His voice was still hard, and there was no look in his eyes which suggested yielding or pity.

"I deserve nothing from you," replied the judge. "How can I? And yet I could not help coming. After all, you are my son!"

"How did you learn it?" asked Paul.

"Last night I went to see your mother," he replied. "She is staying at a little house not far from here. I received a letter asking me to go to a certain number in Dixon Street. It was couched in such language that I could not refuse. I went there, and I saw your mother. I had thought she was dead—at least, I had no reason to believe her alive. There I learnt everything. Since then there's been only one thought in my mind, only one longing in my heart——"

"And that?" said Paul.

"The one thought in my mind," said the judge, "has been that you are my son; the one longing in my heart has been that you would forgive me and love me. It took some time to shape itself, but there it is, and I have come. I cannot put my feelings into words properly. Words seem so poor, so inadequate!

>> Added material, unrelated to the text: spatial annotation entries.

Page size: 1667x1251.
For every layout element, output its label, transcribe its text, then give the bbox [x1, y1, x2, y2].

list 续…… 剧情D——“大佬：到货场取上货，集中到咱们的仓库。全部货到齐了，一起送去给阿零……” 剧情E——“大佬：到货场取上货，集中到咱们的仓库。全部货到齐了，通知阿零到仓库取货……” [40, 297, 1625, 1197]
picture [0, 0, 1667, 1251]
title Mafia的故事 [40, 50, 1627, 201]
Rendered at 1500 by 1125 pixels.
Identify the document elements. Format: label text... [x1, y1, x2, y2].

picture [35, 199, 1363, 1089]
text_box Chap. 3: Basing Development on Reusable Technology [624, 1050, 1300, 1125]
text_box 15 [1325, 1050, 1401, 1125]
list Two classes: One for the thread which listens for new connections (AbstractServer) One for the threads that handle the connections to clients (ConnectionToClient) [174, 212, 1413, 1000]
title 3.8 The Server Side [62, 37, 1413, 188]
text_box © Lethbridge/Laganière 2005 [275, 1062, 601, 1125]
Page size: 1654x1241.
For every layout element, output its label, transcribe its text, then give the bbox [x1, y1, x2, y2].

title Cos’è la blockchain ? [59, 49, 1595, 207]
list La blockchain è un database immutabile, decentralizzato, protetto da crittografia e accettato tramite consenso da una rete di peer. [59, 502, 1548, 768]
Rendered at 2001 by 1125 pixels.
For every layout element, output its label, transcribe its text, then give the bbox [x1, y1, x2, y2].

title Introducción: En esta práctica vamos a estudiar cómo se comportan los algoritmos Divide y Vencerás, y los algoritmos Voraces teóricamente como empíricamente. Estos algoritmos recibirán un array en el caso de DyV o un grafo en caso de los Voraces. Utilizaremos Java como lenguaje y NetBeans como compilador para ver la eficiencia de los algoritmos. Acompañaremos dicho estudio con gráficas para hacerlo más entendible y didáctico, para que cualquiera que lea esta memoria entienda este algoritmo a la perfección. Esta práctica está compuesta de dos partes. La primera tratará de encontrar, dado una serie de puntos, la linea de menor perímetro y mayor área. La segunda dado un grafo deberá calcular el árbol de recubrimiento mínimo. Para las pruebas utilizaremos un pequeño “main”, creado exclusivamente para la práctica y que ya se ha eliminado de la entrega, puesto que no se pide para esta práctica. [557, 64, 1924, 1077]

Can't you understand?"

The picture of his mother's face rose up before Paul's eyes as his father spoke, and with it the remembrance of the long years of pain, sorrow, and loneliness.

"Do you not understand?" asked the judge again.

"I understand my mother's sufferings," said Paul. "I understand how, when she was a young girl, forsaken, disgraced, she suffered agonies which cannot be put into words. I understand how she tramped all the way from Scotland to Cornwall, the home of her mother's people. I understand what she felt towards the man who betrayed her, especially when her only child was born in a workhouse, a nameless pauper! I understand that!"

The judge stood with bowed head. He might have been stunned by some heavy blow. He rocked to and fro, and for a moment Paul thought he was going to fall.